A project built around M bits is essentially a hand-crafted memory map. It works as long as the original programmer is available to explain it. The moment they are not, maintenance becomes archaeology.

Beyond the Big Three: More Reasons to Avoid M Bits

The three problems above are the most common pain points, but there are additional technical reasons worth understanding.

Symbolic names do not fix the fundamental limitations. TIA Portal lets you give M bits symbolic names, which improves readability. But underneath, they are still tied to fixed hardware addresses, still subject to memory overlap, still global shared state, and still cannot be part of structured data types. Readability improves; architecture does not.

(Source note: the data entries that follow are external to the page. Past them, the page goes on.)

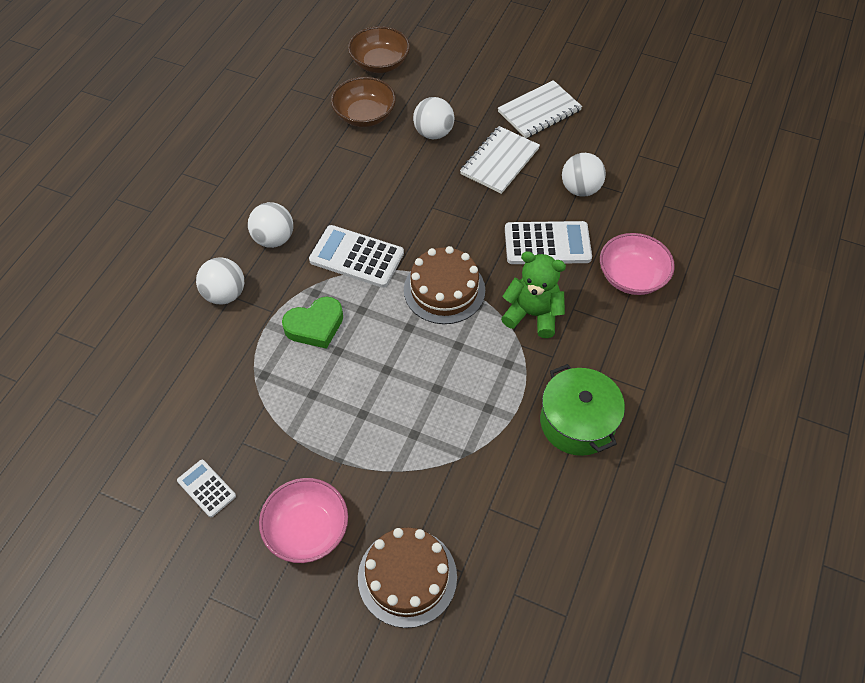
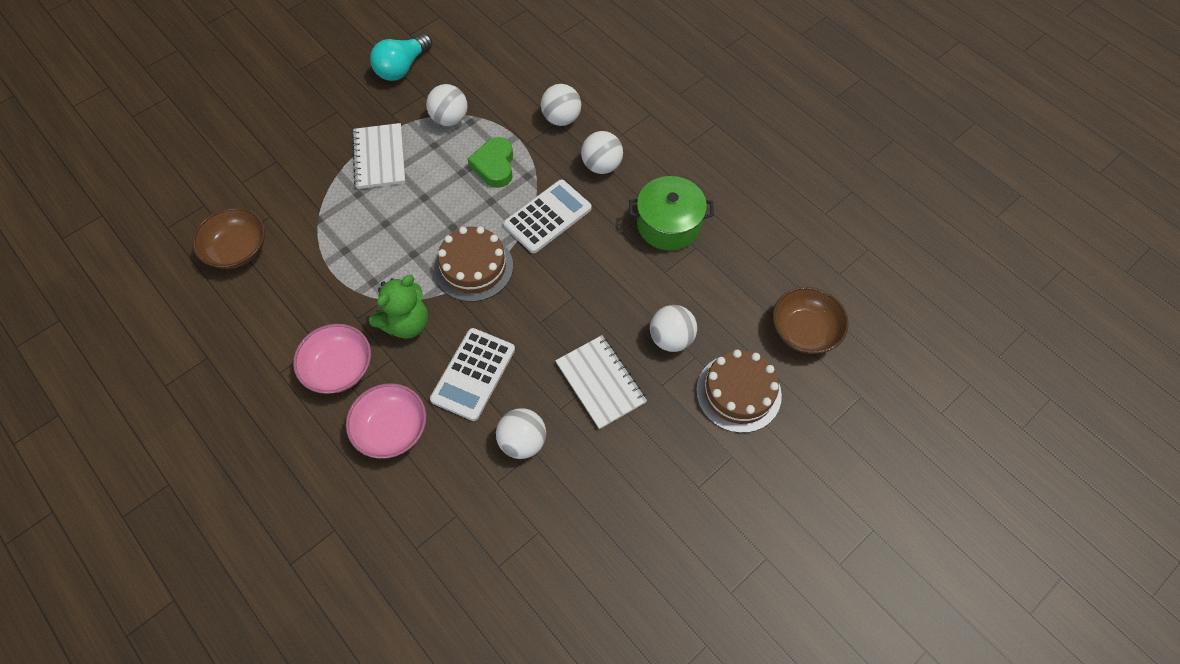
camera: 115 degrees right, 5 degrees up
(206, 488) = (402, 68): white calculator -> turquoise light bulb
(268, 397) = (450, 119): none -> white ball
(307, 529) = (334, 110): pink bowl -> pink bowl (339, 368)
(364, 115) = (726, 286): brown bowl -> brown bowl (237, 249)
(407, 577) = (262, 151): brown cake -> brown cake (738, 392)
(539, 111) = (655, 460): white notebook -> white notebook (379, 157)
(577, 422) = (289, 306): green pot -> green pot (668, 224)

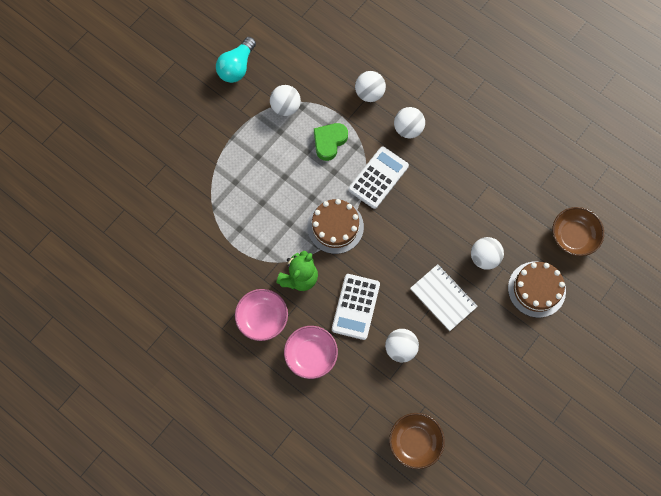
camera: 10 degrees left, 10 degrees up
(237, 249) = (161, 241): brown bowl -> brown bowl (415, 442)
(379, 157) = (242, 149): white notebook -> none
(494, 166) = (329, 142): green heart -> green heart turned 45 degrees clockwise
(668, 224) = (466, 169): green pot -> none

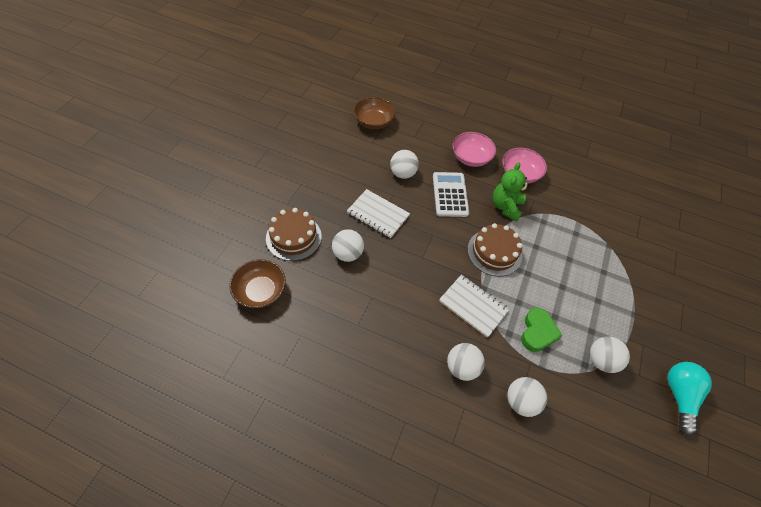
camera: 160 degrees right, 15 degrees down
(378, 178) = (473, 306): white calculator -> white notebook

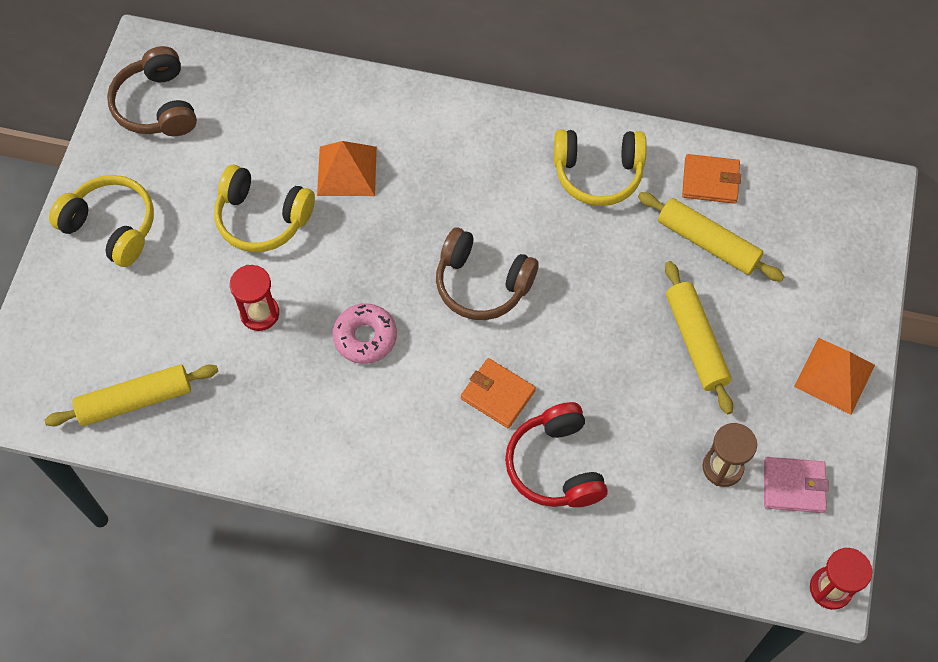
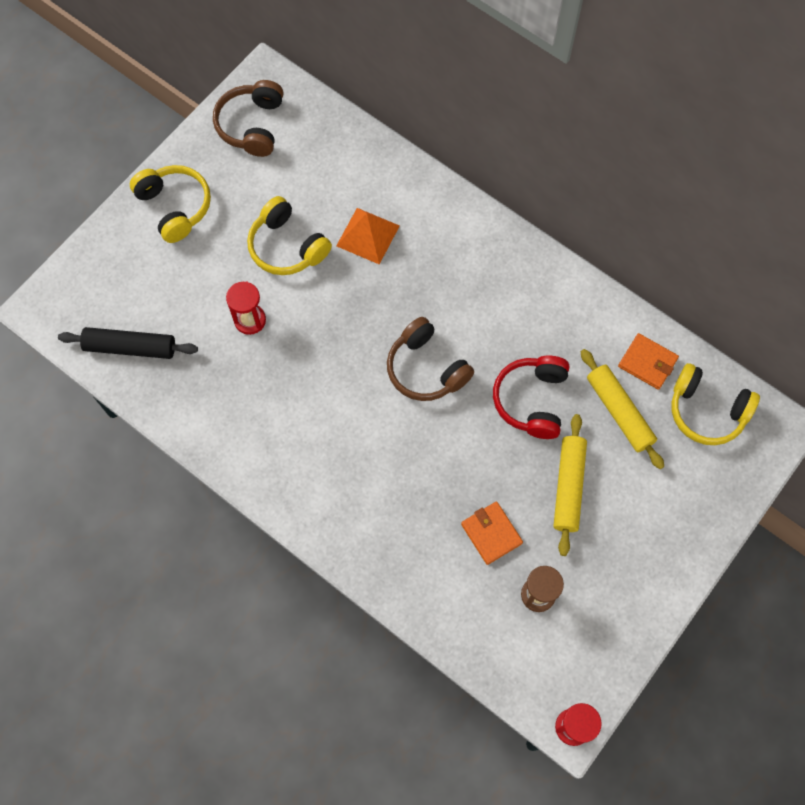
camera: 25 degrees right, 5 degrees up
(135, 400) = (130, 347): yellow rolling pin -> black rolling pin
(365, 337) = (318, 372): pink donut -> none
(497, 394) = (395, 460): orange wallet -> orange wallet (491, 533)
(555, 465) = (411, 535): red headphones -> red headphones (532, 400)
(598, 173) = (561, 318): yellow headphones -> yellow headphones (707, 411)
(793, 486) = (586, 635): pink wallet -> none
(834, 375) = (665, 562): orange pyramid -> none

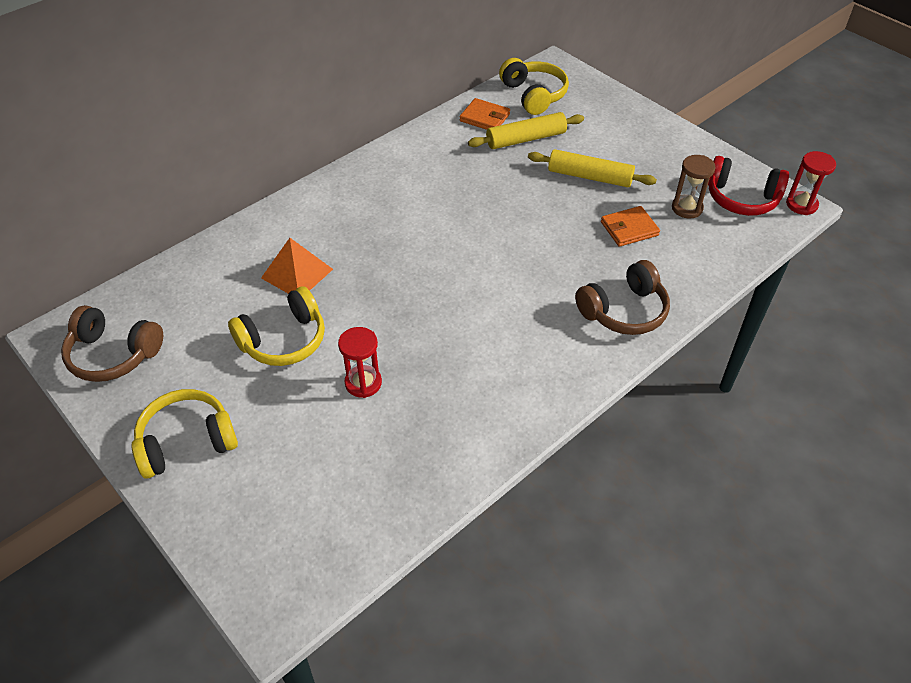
camera: 80 degrees left, 20 degrees down
(130, 347) = (363, 508): black rolling pin -> none
(426, 368) = (457, 249): brown headphones -> brown headphones (624, 311)
(532, 400) = (505, 186): red headphones -> red headphones (741, 198)
(647, 362) = (485, 118): orange wallet -> orange wallet turned 75 degrees clockwise
(707, 411) = (533, 95): yellow headphones -> yellow headphones turned 60 degrees counterclockwise

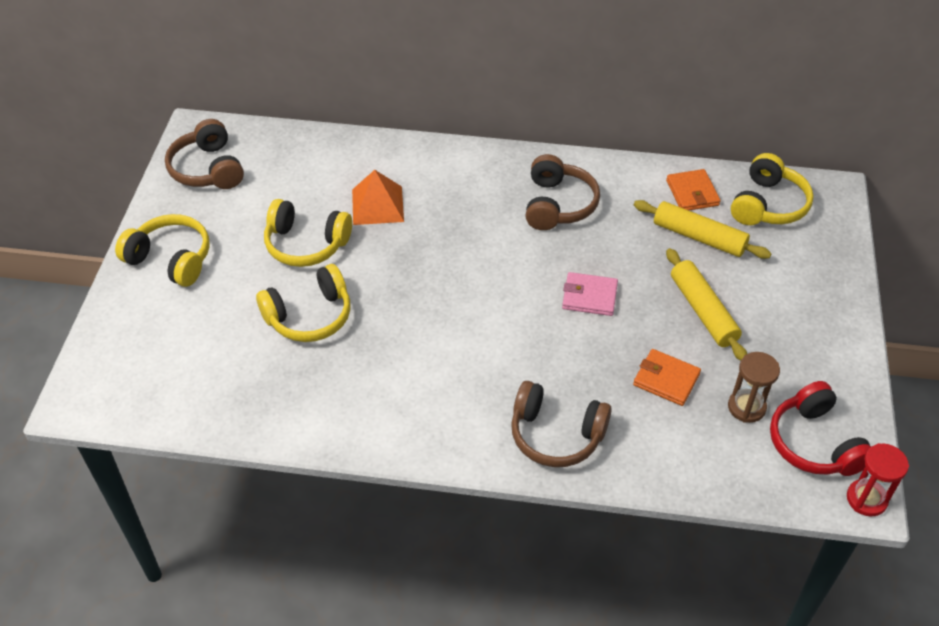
camera: 50 degrees right, 0 degrees up
(363, 383) = (309, 316): red hourglass -> yellow headphones
(418, 182) = (558, 205): none -> brown headphones
(519, 219) = (589, 296): none -> pink wallet

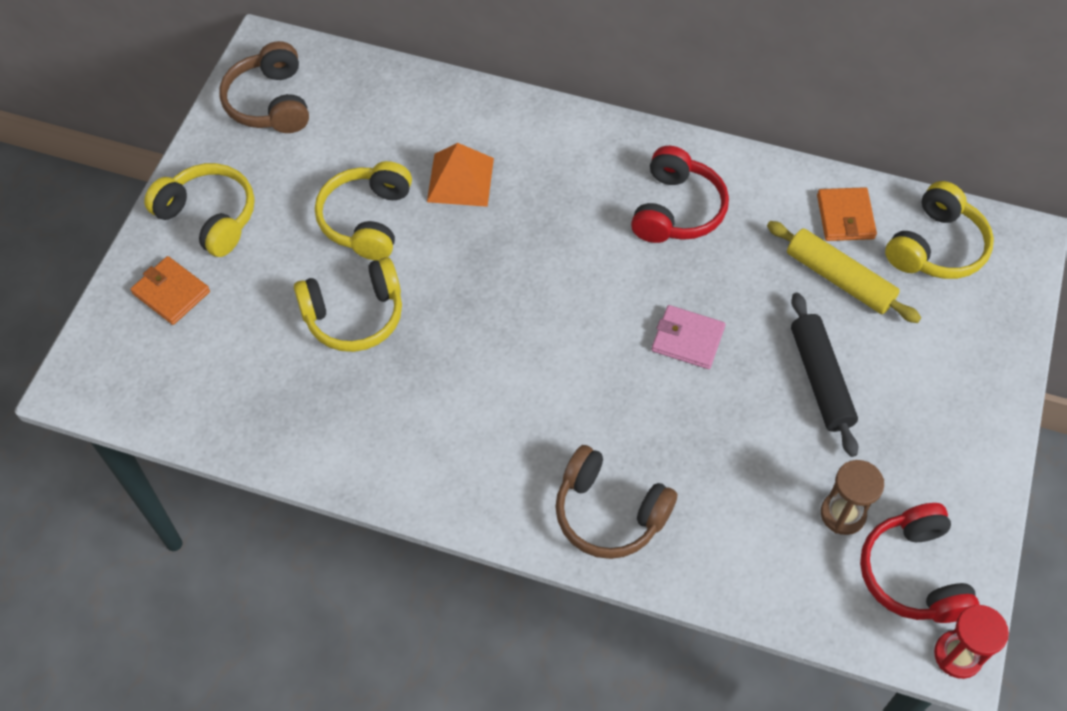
camera: 10 degrees right, 10 degrees up
(306, 244) = (367, 220): yellow headphones -> yellow headphones turned 75 degrees clockwise
(558, 205) = (676, 210): brown headphones -> red headphones
(666, 379) = (755, 462): orange wallet -> orange wallet (171, 293)
(703, 311) = (821, 379): yellow rolling pin -> black rolling pin

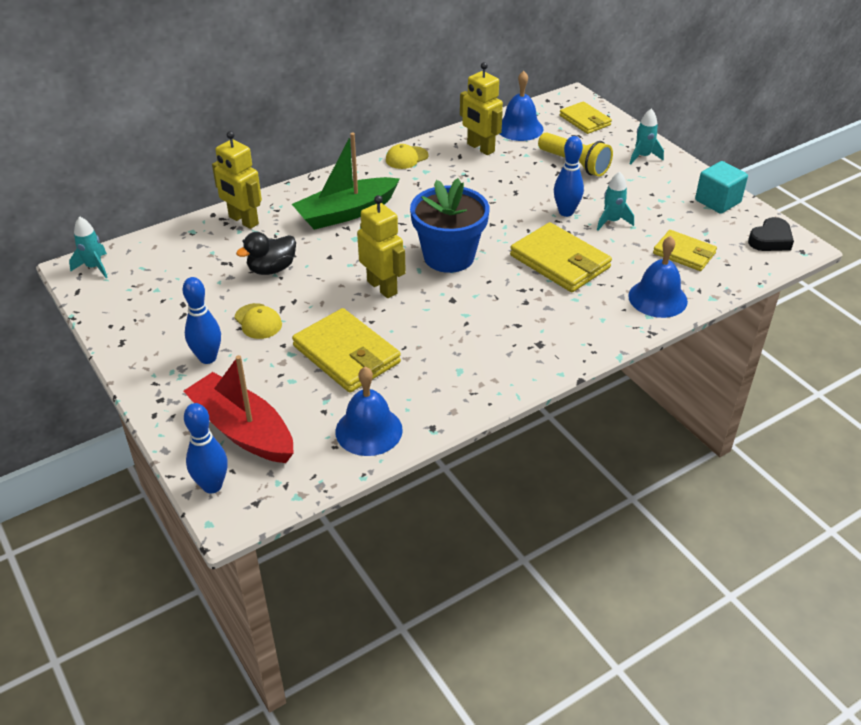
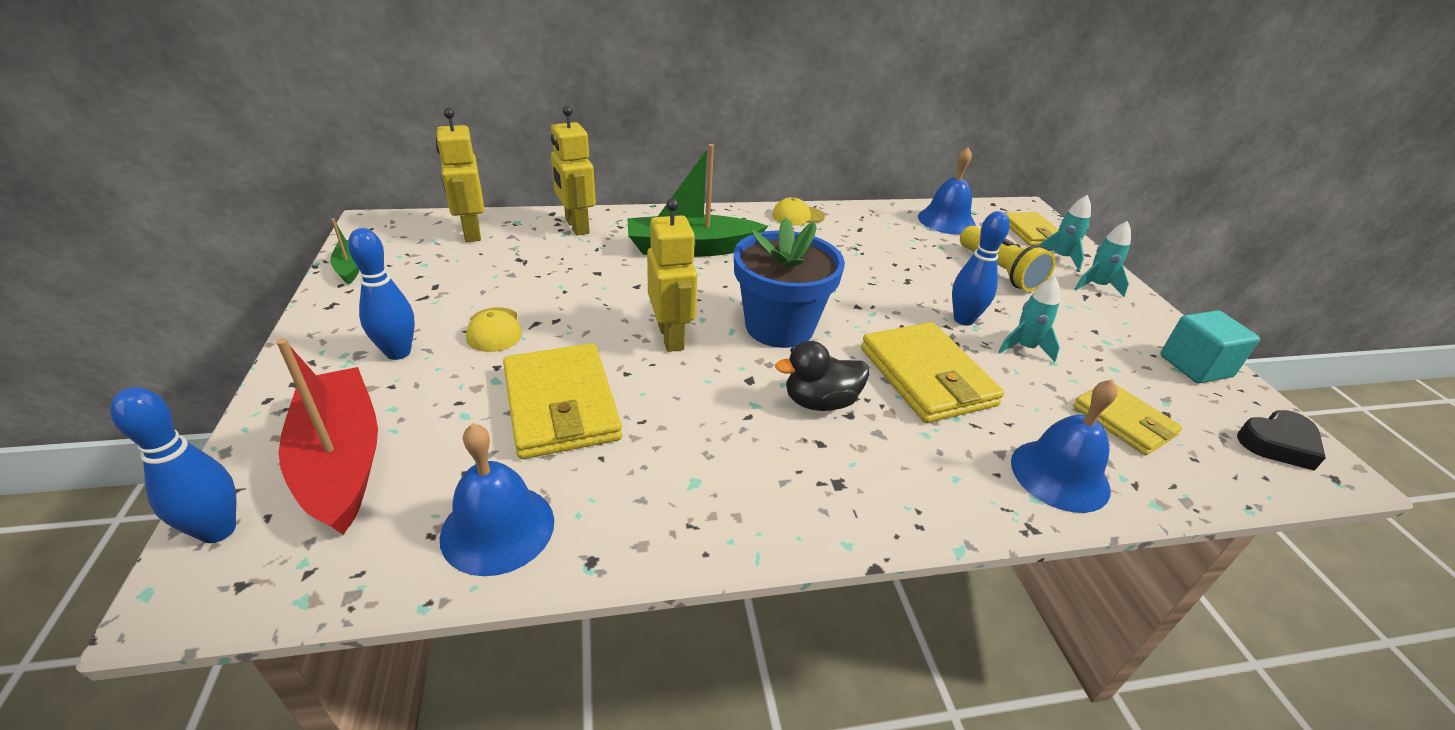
camera: 20 degrees right, 5 degrees down
(94, 267) = (390, 226): turquoise rocket -> turquoise rocket (1060, 258)
(102, 310) = (350, 267): none -> green boat
(271, 269) = (562, 280): black duck -> black duck (820, 402)
(480, 148) = (889, 227): yellow robot -> yellow robot (471, 232)

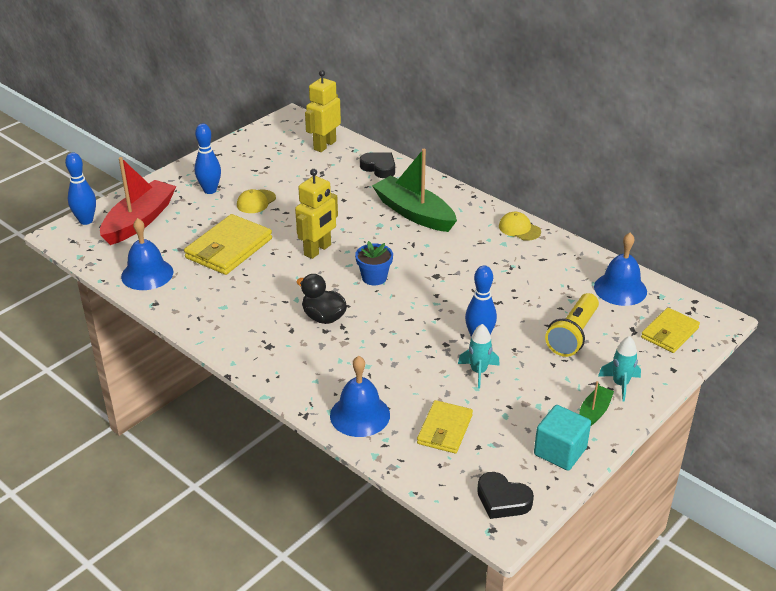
camera: 55 degrees right, 0 degrees up
(350, 267) = (249, 138): green boat -> green boat (594, 413)
(576, 226) = (379, 168): yellow robot -> black heart
(779, 327) = (374, 277): blue flower pot -> blue flower pot, size x0.53
(927, 377) = (394, 344): yellow wallet -> none
(1060, 258) = (643, 357): turquoise rocket -> none

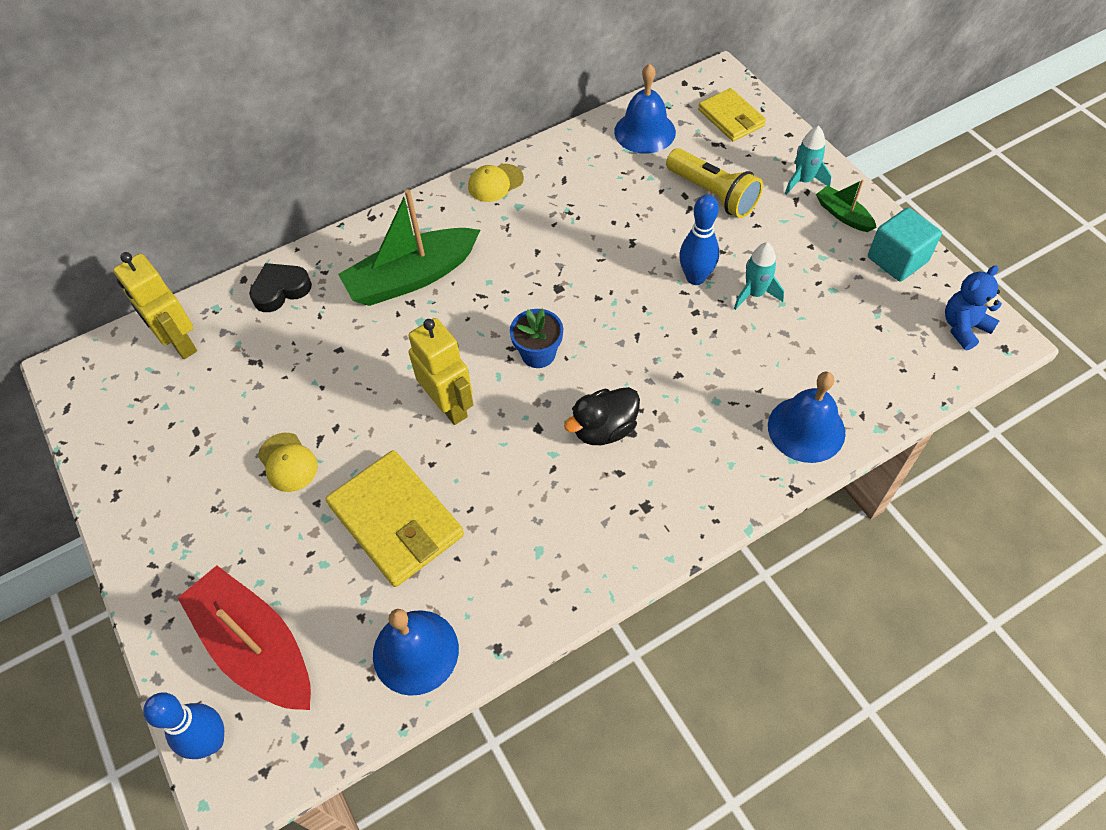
camera: 70 degrees left, 20 degrees up
(210, 190) = (220, 523): blue bowling pin -> none
(445, 429) = (846, 350): yellow wallet -> none
(502, 500) = (963, 327): black heart -> blue teddy bear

Hardware-dependent design. FB/DB interfaces, PLC data types, and UDTs migrate cleanly across projects and CPU families. M10.0 does not. Even with a symbolic name, the underlying dependence on a fixed address remains.

Retentivity is implicit. Whether an M bit is retentive depends on CPU-level configuration and address ranges. With DB variables, retentive or non-retentive behavior is explicitly defined per variable, making system behavior clearer and more predictable.

Poor scalability. A small project with 20 M bits seems harmless. After years of modifications, it becomes 200 scattered flags. Finding a free address becomes a routine chore.

Harder testing and simulation. Testing a function block is straightforward when all state lives inside its instance DB and all inputs and outputs are typed parameters. M bits introduce global, invisible state that test tools and simulators must know about and manipulate manually.

Difficult cross-platform migration. All modern PLC platforms – Siemens, Rockwell, Beckhoff, Schneider – are tag-based. Logic designed around structured data transfers far more easily than logic tied to magic addresses like M100.0.

What to Use Instead

A modern Siemens-aligned architecture uses:

  • DB tags for any global state that needs to be shared between blocks.
  • UDTs (User-Defined Types) to structure related data into clean, typed groups.
  • Function blocks with instance DBs for all device logic and state. Each FB instance gets its own data, no address conflicts, easy to copy and scale.
  • Fully symbolic addressing across the entire PLC project.

This approach is cleaner, more reusable, easier to maintain, and scales well as your project grows. It also aligns with Siemens’ own programming style guide for S7-1200/1500 systems.

Practical Migration Tips

If you have an existing project built with M bits, you do not need to refactor everything at once. Here is a pragmatic approach:

  1. Stop adding new M bits. For any new logic, use DB tags and proper FB interfaces from the start.
  2. Refactor when you touch code. When you modify a section that uses M bits, take the extra time to convert it to DB tags.
  3. Start with the most problematic areas. If you have M bits that keep causing confusion or bugs, prioritize those for conversion.
  4. Use UDTs for related data. If you have a group of M bits that logically belong together (like machine states or operator commands), create a UDT and move them to a DB.

The goal is not perfection overnight. It is a steady improvement toward a more maintainable architecture.